Gerakan and MCA hope to avoid getting an 'egg'
GE13 WATCH Penang BN chief Teng Chang Yeow’s candidacy in Bukit Tengah has come as no surprise - Malaysiakini had got wind of the move, given his frequent presence on the mainland since last year.
Teng, a three-term assemblyperson for Padang Kota, lost the chance to take on DAP secretary-general Lim Guan Eng, who offered to battle him in the constituency.
He is now expected to meet state PKR deputy chief Law Choo Kiang, in one of his fiercest battles yet, which will determine BN’s relevance in Penang come polling day on May 5.
In a bid to improve its performance, Gerakan has dropped state chief Dr Teng Hock Nan, the former Pulau Tikus assemblyperson, and will field former Bukit Bendera MP Chia Kwang Chye (right) in Tanjung Bungah.
Chia became well-known when he beat DAP senior leader Lim Kit Siang in the 2004 polls, where the loosely formed ppposition - Barisan Alternatif - suffered its worst defeat.
Gerakan is to contest 13 state and four parliamentary seats, opting to field eight newcomers to overcome the party’s poor performance in 2008.
The new timers for the three parliamentary seats are former Penang Indian Chamber of Commerce president N Gobalakrishnan (Batu Kawan), former municipal councillor Teh Leong Meng (Bukit Bendera) and businessman Ng Song Kheng (Tanjung).
Those contesting state seats for the first time are state Youth deputy secretary H’ng Chee Wey (Kebun Bunga), lawyer Rowena Yam (Pulau Tikus), state Youth chief Oh Tong Keong (Padang Kota), and Teng’s special assistants Tan Loke Heah (Machang Bubok) and Loo Jia Sheng (Air Itam).
The MCA will field five new recruits in the 10 state seats it is contesting - businessman Sum Yoo Keong (Sungai Puyu), insurance manager Tan Chuan Hong (Bagan Jermal), businessman Tan Ken Keong (Air Puteh), company secretary Low Joo Hiap (Seri Delima) and teacher Koh Wan Leong (Paya Terubong).

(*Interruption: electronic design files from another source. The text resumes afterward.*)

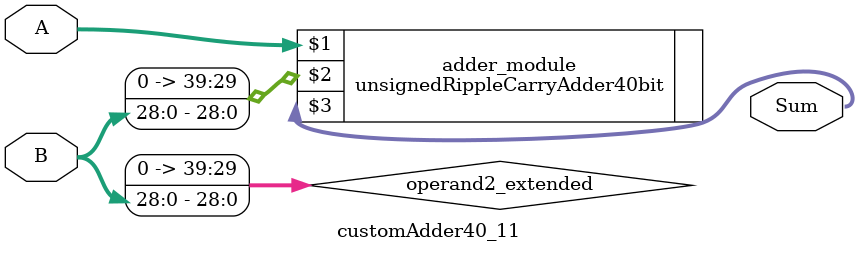
<source format=v>
module customAdder40_11(
                        input [39 : 0] A,
                        input [28 : 0] B,
                        
                        output [40 : 0] Sum
                );

        wire [39 : 0] operand2_extended;
        
        assign operand2_extended =  {11'b0, B};
        
        unsignedRippleCarryAdder40bit adder_module(
            A,
            operand2_extended,
            Sum
        );
        
        endmodule
        
</source>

Newcomers are also to be fielded in all four parliamentary seats: Youth leader David Chua Teik Siang (Bagan), businessman Gui Guat Lye (Bukit Mertajam), lawyer Teh Beng Yeam (Bukit Gelugor) and engineer Tan Heap Seng (Bayan Baru).
PCM in the mix?
The battle is expected to be challenging in at least three parliamentary and three state seats due to the debut of the relatively new Parti Cinta Malaysia (PCM), which will contest its first election.
Observers said the situation is favourable to DAP because PCM’s entry into the foray will likely attract votes from BN supporters, putting MCA or Gerakan candidates at a disadvantage.
PCM was founded by former Gerakan vice-president Huan Cheng Guan (left) , who still commands support from BN supporters who have become disillusioned with the current leadership.
Speculation is rife that PCM will contest the parliamentary seats of Bagan and Batu Kawan, and the state seats of Komtar, Bukit Tambun, Sungai Puyu and Bagan Jermal.
If Guan Eng were to recontest his parliamentary seat in Bagan, he will face MCA and PCM’s Lim Kim Chu.
A DAP candidate is expected to face Gobalakrishnan and Huan in Batu Kawan, a seat formerly held by Deputy Chief Minister II P Ramasamy.
Ramasamy is expected to defend only the state seat of Prai, in line with the DAP’s one- candidate, one-seat policy.
Interestingly, there may be a four-corner fight in the Komtar state seat, where Guan Eng’s political secretary Ng Wei Aik, if fielded, will meet MCA’s Loke Chye Teik.
The duo may face Nibong Tebal incumbent Tan Tee Beng and PCM’s Liew Yeow Hooi.
DAP’s veteran politician Phee Boon Poh is expected to meet MCA’s Sum Yoo Keong and PCM’s Lim Seang Teik in the Sungai Puyu state seat.
In Bagan Jermal, another veteran DAP leader Lim Hock Seng, if fielded again, will face MCA’s Tan Chuan Hong and PCM’s Lim Kim Chu.
PCM’s Huan is also vying for the Bukit Tambun seat, against Gerakan’s Lai Chew Hock and a PKR candidate who will replace Law, the incumbent.
In 2008, BN only managed to grab two parliamentary and 11 state seats, which were all held by Umno.
This election, dubbed the ‘mother of all battles’, will show if the BN can gain more seats and whether its non-Malay allies - Gerakan, MCA and MIC - can avoid an ‘egg’ (no seats at all) from Penang’s voters.